━━━━━ Data under study ━━━━━
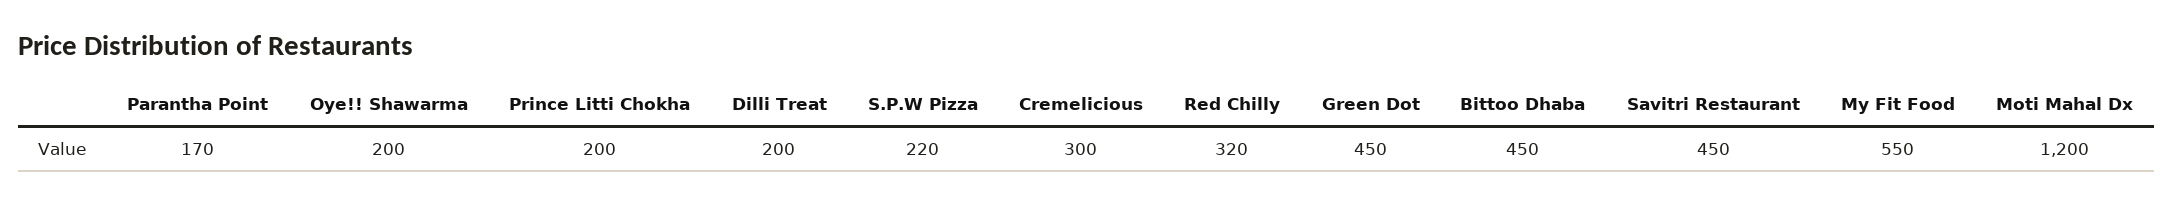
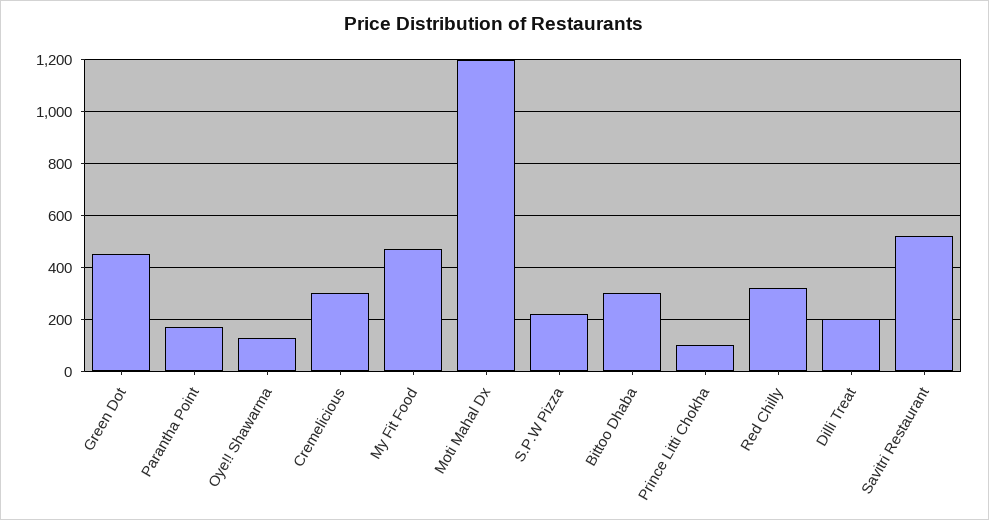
Oye!! Shawarma: 200 -> 125
Prince Litti Chokha: 200 -> 100
Bittoo Dhaba: 450 -> 300
Savitri Restaurant: 450 -> 525
My Fit Food: 550 -> 475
━━━━━
→ **Exercise goal**
The copy you produce must hold all the records above exactly and none of their pictures.

→ **Written response**
Oye!! Shawarma: 200 -> 125
Prince Litti Chokha: 200 -> 100
Bittoo Dhaba: 450 -> 300
Savitri Restaurant: 450 -> 525
My Fit Food: 550 -> 475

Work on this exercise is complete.